While announcing the imposition of 10% ICRR, RBI governor Shaktikanta Das said that this measure is intended to absorb the surplus liquidity generated by various factors referred to earlier including the return of Rs 2000 notes to the banking system.

"This is purely a temporary measure for managing the liquidity overhang.
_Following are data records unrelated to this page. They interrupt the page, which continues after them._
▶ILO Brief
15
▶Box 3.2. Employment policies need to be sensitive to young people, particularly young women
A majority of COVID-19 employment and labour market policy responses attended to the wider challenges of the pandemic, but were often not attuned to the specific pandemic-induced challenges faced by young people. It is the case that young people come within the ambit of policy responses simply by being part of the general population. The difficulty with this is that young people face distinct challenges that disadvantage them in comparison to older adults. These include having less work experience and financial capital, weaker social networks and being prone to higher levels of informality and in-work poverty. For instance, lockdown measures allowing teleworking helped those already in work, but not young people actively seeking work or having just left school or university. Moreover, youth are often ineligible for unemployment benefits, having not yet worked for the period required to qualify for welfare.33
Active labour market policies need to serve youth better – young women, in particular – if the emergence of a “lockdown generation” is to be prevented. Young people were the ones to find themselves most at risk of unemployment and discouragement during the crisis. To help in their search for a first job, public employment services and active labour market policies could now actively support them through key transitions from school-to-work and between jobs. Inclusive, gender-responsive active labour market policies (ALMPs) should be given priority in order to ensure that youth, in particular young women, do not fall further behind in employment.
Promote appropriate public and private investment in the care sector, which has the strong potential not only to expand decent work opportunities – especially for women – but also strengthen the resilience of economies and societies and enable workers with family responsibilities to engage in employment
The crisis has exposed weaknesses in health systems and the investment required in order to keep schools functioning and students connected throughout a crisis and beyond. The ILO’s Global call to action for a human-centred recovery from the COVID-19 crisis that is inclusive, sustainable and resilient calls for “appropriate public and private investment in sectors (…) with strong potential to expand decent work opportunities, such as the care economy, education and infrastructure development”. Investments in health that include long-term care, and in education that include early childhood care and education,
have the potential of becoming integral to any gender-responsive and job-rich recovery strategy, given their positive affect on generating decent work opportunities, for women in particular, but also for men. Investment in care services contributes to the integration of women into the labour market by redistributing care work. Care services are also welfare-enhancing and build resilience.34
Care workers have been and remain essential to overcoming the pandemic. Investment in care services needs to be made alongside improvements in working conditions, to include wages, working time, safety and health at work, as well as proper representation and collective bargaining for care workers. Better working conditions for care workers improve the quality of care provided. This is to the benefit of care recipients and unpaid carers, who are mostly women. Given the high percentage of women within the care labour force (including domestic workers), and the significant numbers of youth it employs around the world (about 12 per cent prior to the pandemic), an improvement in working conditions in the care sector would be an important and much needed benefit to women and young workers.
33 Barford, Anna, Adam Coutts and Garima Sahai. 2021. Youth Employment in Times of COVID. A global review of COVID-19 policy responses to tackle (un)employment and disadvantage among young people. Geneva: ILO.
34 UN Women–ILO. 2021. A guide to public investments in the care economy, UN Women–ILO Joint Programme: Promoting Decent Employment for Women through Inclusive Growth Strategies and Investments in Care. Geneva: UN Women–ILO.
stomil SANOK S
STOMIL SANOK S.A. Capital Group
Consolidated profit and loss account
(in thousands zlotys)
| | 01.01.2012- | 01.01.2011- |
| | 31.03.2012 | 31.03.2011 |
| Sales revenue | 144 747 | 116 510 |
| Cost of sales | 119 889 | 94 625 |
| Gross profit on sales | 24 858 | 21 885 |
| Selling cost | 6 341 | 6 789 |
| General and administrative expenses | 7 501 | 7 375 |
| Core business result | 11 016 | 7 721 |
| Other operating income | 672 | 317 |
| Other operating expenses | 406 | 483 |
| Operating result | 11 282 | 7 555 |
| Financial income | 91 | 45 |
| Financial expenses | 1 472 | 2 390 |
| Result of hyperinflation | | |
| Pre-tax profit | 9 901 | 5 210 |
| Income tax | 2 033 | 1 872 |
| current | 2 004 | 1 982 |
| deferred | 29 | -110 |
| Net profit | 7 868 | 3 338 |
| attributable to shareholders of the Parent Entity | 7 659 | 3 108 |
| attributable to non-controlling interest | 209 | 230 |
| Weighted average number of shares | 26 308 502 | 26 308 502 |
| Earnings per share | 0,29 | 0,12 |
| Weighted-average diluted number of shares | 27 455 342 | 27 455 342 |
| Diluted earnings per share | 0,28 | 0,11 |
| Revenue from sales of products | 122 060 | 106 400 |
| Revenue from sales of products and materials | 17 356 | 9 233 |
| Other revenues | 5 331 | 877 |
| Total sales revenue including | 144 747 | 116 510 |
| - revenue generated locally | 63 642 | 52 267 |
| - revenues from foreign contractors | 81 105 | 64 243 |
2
Even after this temporary impounding, there will be adequate liquidity in the system to meet the credit needs of the economy," he said.

Madhavi Arora says that while only some banks (Public Sector Banks specifically) benefitted more than others from the liquidity glut due to the Rs 2K notes withdrawal, all the banks will have to maintain the ICRR and this could be construed as unfair to some banks who did not benefit much from the Rs 2K notes withdrawal (mainly Privare Sector Banks).

According to Arora, if the ICRR of 10% had been assumed to include the existing CRR of 4.5%, the liquidity depletion would have only amounted to Rs55,000-65,000 crore.

She says that the move would also lead to some interest loss for banks, as banks were parking the short-term liquidity into STPL (short-term personal loans) and money markets, instead of parking with RBI in VRRR, which also helped in some softening of CP/CD rates.